On social media, you can easily reach out with family, friends, basically, anyone who’s on the platform, and you’re able to connect emotionally with them. This isn’t a bad thing entirely, but if you find yourself being deeply attached to online friends to the point of disclosing stuff you don’t freely share with your spouse, then you might want to rethink your motives and actions. What’s compelling you to be vulnerable with others and not your partner? Why do you feel the sudden urge to change apps when your spouse goes into the room unannounced? If you don’t ask these hard questions, your habit will quickly slide into other forms of secrecy, like chatting with an old flame or worse, meeting them in person. This starts the downward spiral into infidelity. If you’re contemplating about divorce because you found someone new or rekindled an old love, the court may look into your financial habits when determining property settlement. The judge’s decision might not look good for you if you wasted matrimonial assets to pursue this new partner.
It becomes a rant diary.
The pull of social media is that you can post whatever you feel. Pour your heart out, it says. But in a relationship, this ‘freewriting’ can pose a threat. If you rant about your relationship problems online, even indirectly, your spouse will surely not like it. They will feel disrespected. They will think that you’re shaming them publicly. The bottom line, it will start a fight. Now, if this goes on for a long time, it will put a dent in your marriage.

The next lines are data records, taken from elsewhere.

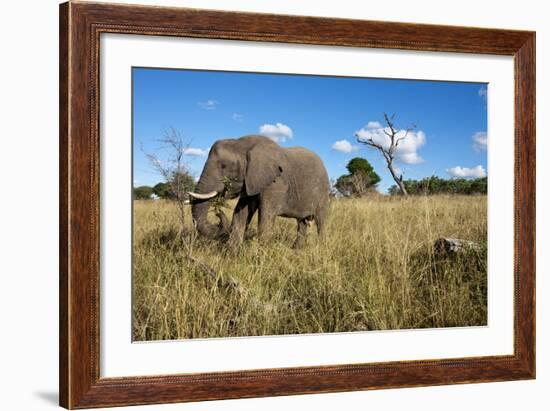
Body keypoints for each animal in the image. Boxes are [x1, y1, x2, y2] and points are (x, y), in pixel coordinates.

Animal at [188, 137, 330, 249]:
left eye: (224, 166)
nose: (218, 213)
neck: (243, 143)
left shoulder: (276, 182)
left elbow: (265, 216)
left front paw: (260, 255)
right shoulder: (250, 181)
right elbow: (241, 213)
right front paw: (231, 254)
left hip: (323, 192)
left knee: (320, 221)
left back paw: (320, 249)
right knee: (302, 222)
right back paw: (296, 250)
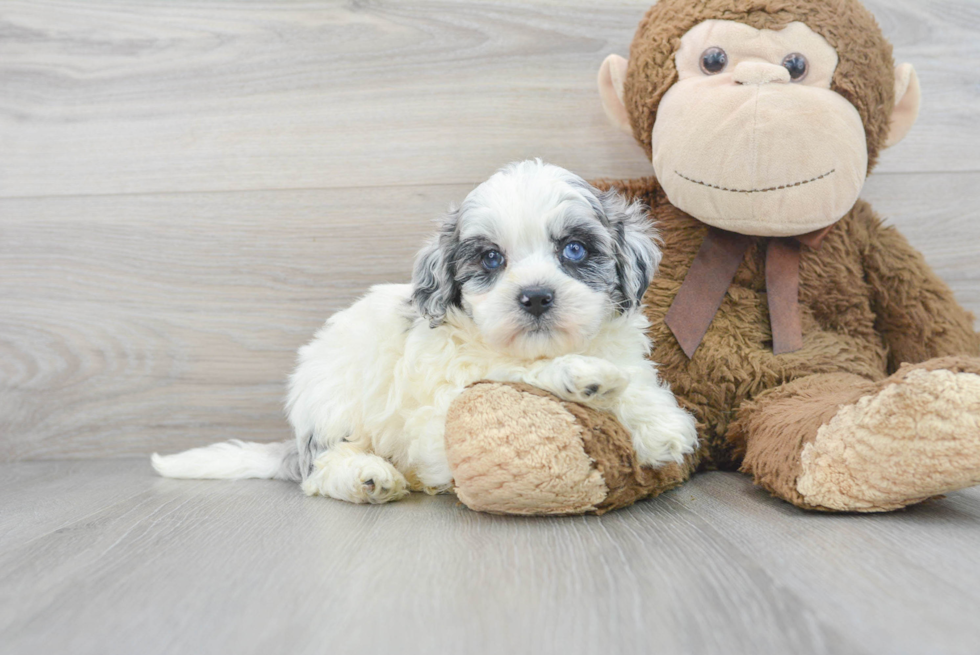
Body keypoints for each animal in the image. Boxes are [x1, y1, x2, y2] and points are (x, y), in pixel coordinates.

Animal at [153, 161, 696, 504]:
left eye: (575, 250)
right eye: (491, 259)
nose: (537, 297)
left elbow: (636, 382)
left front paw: (660, 426)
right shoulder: (442, 403)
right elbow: (508, 376)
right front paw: (578, 375)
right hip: (333, 405)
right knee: (322, 469)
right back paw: (367, 476)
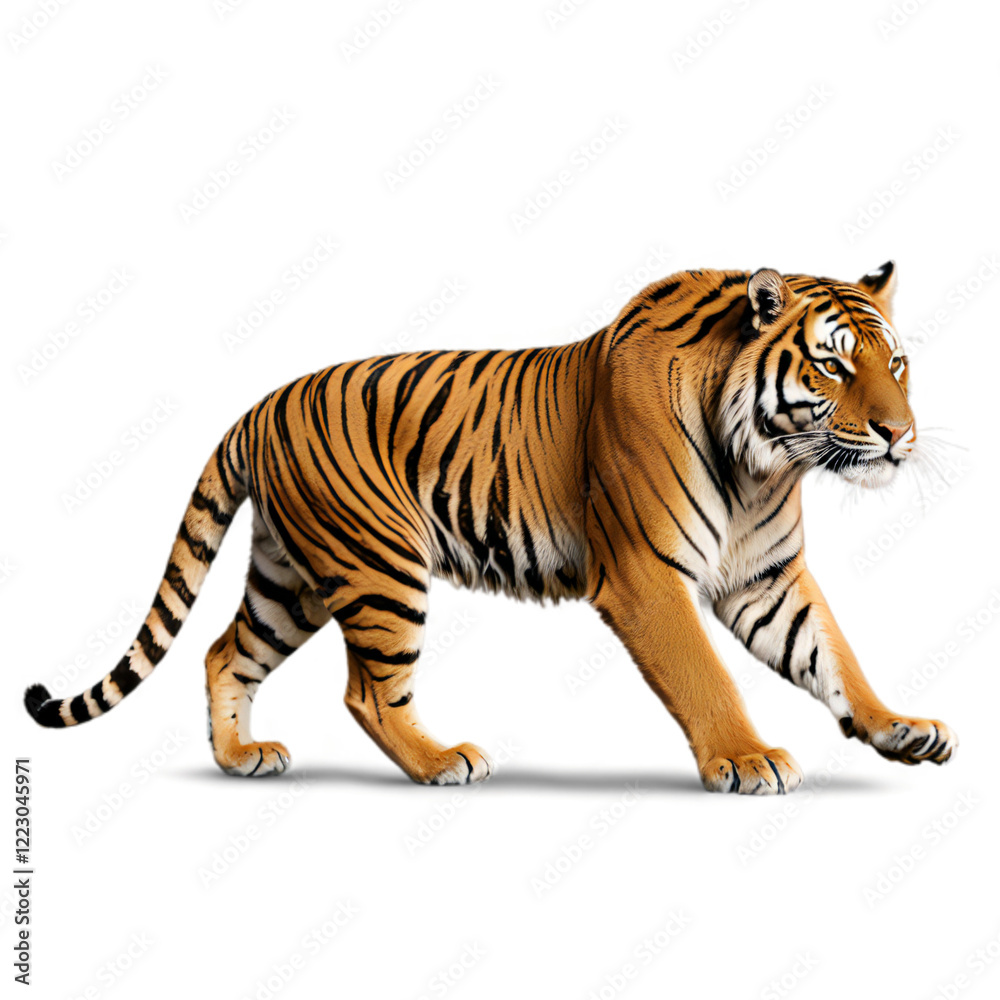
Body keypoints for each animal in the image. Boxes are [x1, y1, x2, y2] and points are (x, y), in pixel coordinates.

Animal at [24, 261, 958, 793]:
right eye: (832, 364)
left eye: (897, 363)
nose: (899, 432)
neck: (767, 464)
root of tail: (259, 407)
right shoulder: (645, 577)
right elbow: (705, 676)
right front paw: (747, 760)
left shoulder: (767, 580)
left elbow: (833, 653)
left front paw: (897, 729)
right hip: (379, 568)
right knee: (367, 691)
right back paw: (442, 764)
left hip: (291, 579)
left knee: (226, 651)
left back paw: (239, 758)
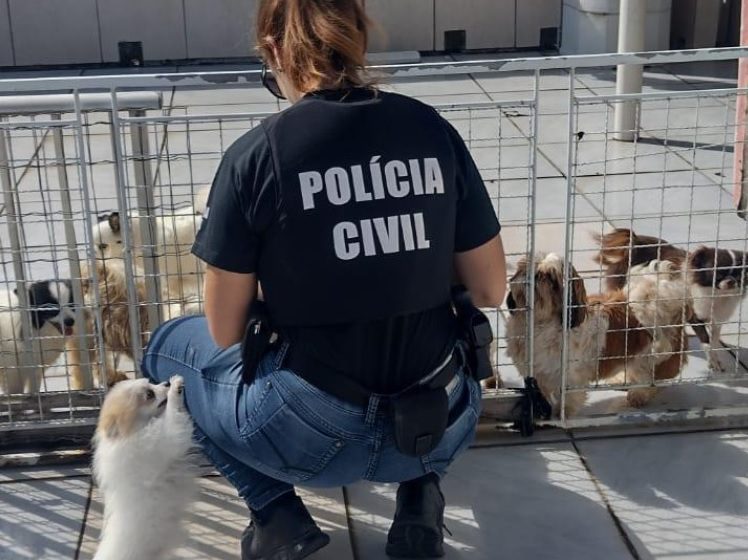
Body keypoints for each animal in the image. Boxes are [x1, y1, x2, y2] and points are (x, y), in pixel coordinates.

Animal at [93, 376, 197, 560]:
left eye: (151, 383)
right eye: (149, 394)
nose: (166, 383)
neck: (133, 432)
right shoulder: (164, 439)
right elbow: (174, 417)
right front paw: (175, 390)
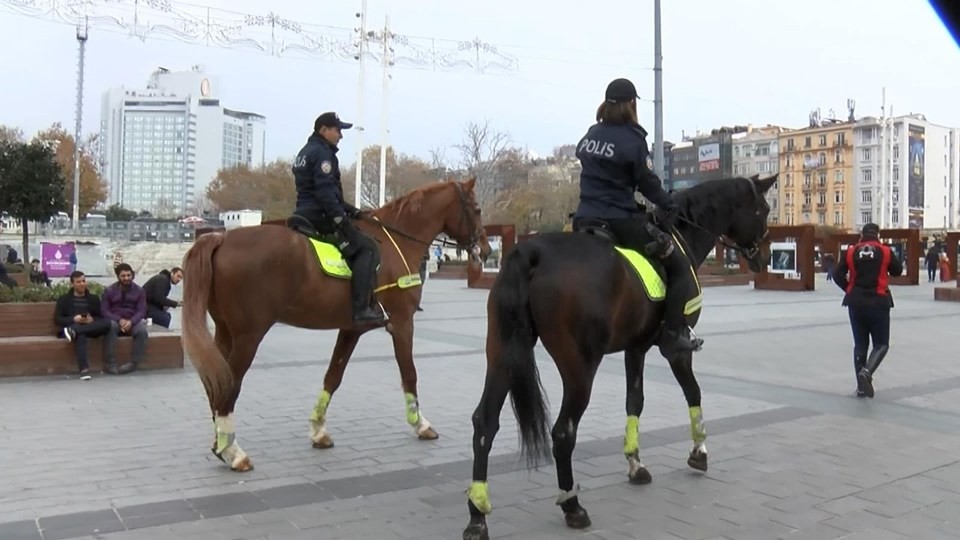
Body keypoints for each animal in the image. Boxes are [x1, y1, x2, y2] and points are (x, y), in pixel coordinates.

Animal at [182, 178, 488, 472]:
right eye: (476, 209)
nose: (483, 250)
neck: (397, 244)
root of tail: (221, 238)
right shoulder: (402, 323)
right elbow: (409, 374)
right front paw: (420, 423)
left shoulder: (352, 329)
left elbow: (333, 376)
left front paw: (318, 430)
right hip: (248, 336)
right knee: (229, 386)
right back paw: (233, 452)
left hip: (226, 334)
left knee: (216, 384)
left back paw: (221, 443)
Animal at [462, 174, 776, 540]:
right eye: (763, 209)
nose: (764, 256)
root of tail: (531, 251)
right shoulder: (675, 352)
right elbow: (693, 392)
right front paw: (699, 451)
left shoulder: (635, 347)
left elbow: (634, 401)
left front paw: (635, 463)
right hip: (579, 367)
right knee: (563, 432)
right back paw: (572, 505)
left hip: (503, 355)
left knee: (485, 423)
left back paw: (477, 513)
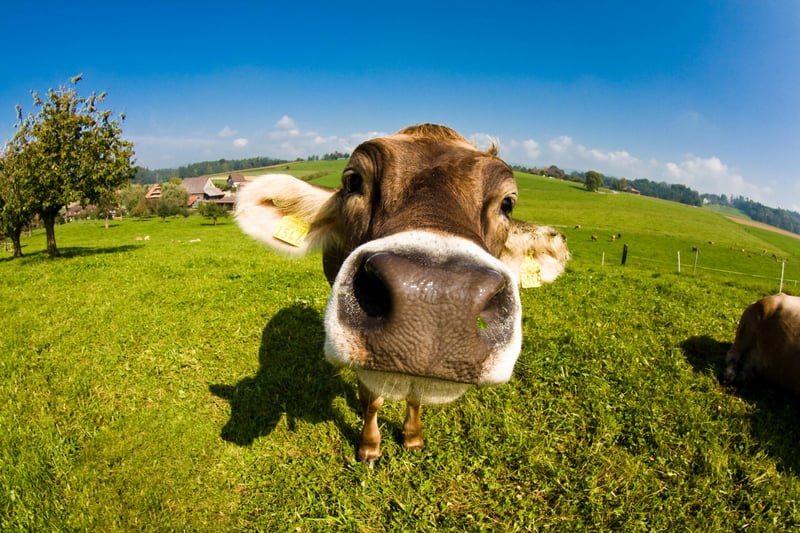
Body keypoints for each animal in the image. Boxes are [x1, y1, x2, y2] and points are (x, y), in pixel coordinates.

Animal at [235, 124, 570, 461]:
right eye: (353, 181)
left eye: (507, 203)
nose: (436, 296)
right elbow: (372, 398)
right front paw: (369, 446)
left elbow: (415, 396)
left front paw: (412, 437)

And interestingly, your divorce too, if ever. If you can’t keep your mouth shut now, there’s a good chance that you’ll be airing out the negativities in your divorce later. How your ex makes you a monster in the eyes of the kids. How you think the court sides with your partner unfairly. How bad lawyers are. And many more. All of these won’t help. According to practitioners of family law, Townsville-based attorneys, you may just be stacking up ammunition for your spouse to be used as evidence for their case. That’s why it’s never good to ‘pour your heart out’ on social. Pour your heart out to your partner instead. Make time, sit down, and talk about your problems.
It snatches away time supposedly spent with your partner.
Social media is a rabbit hole. One scroll into the timeline and you’ll see a friend or two who went to this super good travel destination, an exotic island. So you search where that place is, and then find out that there are budget fares going there. You book it and then search for blogs and vlogs to know which activities you should do. All of this feels like one brisk breeze through, but if you’d look at the time, you spent an hour or two already glued to your phone. All because of that single Instagram post of a friend. That hour could have been spent talking to your partner how their day was or what they want to do on the weekend. When using social media has become more fascinating and exciting than spending time with your spouse, it might gradually break your marriage. So go easy on your Facebook use. Install apps that would remind you to get off your phone, if necessary.
How’s Your Relationship with Social Media?
It may sound like a far-fetched idea for social media to cause a break-up, but it indeed can. Rethink your relationship with your tech devices, so you can better prioritise your marriage.